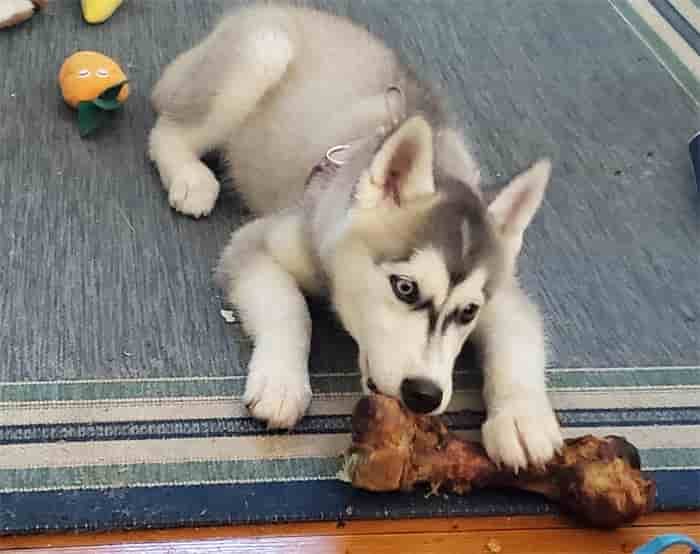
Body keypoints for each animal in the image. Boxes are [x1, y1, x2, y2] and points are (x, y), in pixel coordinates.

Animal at [149, 2, 564, 468]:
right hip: (261, 52)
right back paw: (190, 178)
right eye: (404, 288)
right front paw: (281, 381)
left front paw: (522, 418)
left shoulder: (504, 295)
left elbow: (518, 342)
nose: (424, 395)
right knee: (167, 130)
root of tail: (266, 8)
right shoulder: (258, 242)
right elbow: (290, 309)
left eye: (469, 312)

● What is needed
Print exactly, and only, the lines of the material above that run from the one containing "right front paw: (281, 381)" through its last line.

● Task answer
right front paw: (281, 381)
left front paw: (522, 418)
left shoulder: (504, 295)
left elbow: (518, 342)
nose: (424, 395)
right knee: (167, 130)
root of tail: (266, 8)
right shoulder: (258, 242)
right elbow: (290, 309)
left eye: (469, 312)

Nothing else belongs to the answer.